A: If you want to prove the proposition that if $x e^x = e$ then $x = 1$, one way to do it is to just show that (1) $x = 1$ is indeed a solution of $x e^x = e$ by plugging the value in, and that (2) $x = 1$ is the only solution, for which you can argue that $x e^x$ is an increasing function on $x \ge 0$, and the equation clearly has no solution for $x < 0$.
If that makes it sounds like you have to know the answer beforehand before you can solve for it, well, that's not far from the truth. In general, if the right-hand side is an arbitrary real number $y$ instead of $e$, then you cannot solve $x e^x = y$ for $x$ in terms of elementary functions. One in fact defines the Lambert W function as precisely the solution of this equation.
A: Another way is thinking of this as asking where do the graphs of the functions given by $f(x) = e^{x-1}$ and $g(x) = \frac{1}{x}$ intersect. This is because $$ xe^{x} = e \Leftrightarrow e^{x-1} = \frac{1}{x} \quad \text{for $x \neq 0$}$$ Then the answer you have would correspond to the only intersection point $(1, 1)$. So if you have no idea of where to start you could just draw the corresponding graphs and that could give you an idea of what is happening.

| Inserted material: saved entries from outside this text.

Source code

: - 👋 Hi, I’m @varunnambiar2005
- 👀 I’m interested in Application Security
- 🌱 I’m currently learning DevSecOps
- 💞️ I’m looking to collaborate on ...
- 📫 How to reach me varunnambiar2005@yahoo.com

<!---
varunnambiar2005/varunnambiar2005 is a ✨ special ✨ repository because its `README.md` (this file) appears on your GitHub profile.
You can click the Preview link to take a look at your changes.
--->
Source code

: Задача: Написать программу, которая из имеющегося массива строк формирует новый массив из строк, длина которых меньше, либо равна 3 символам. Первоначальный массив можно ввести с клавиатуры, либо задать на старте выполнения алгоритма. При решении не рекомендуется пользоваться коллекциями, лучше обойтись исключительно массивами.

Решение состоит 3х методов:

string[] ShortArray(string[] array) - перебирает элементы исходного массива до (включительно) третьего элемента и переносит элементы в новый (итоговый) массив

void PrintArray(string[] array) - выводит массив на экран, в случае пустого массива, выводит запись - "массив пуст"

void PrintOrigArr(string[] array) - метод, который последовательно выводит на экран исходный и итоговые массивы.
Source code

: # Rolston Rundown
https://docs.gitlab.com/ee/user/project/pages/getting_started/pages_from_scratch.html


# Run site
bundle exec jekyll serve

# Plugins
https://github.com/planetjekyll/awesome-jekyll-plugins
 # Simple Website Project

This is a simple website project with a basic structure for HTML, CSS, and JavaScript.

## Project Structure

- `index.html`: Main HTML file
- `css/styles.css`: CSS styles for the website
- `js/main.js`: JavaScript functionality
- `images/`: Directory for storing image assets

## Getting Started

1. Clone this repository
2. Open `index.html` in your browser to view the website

Then the graphs maybe would suggest to you the following line of reasoning. If $0 < x < 1$ then $$ \frac{1}{x} > 1 \quad \text{but} \quad e^{x-1} < e^{0} = 1$$ so their graphs can't meet in the interval $]0, 1[$. Then if $x > 1$ we have $$\frac{1}{x} < 1 \quad \text{but} \quad e^{x-1} > e^{0} = 1$$ so again there's no intersection point in the interval $]1, \infty[$.
This rules out all the possible solutions apart from $x = 1$ which you already knew and which could be guessed by looking at the graphs.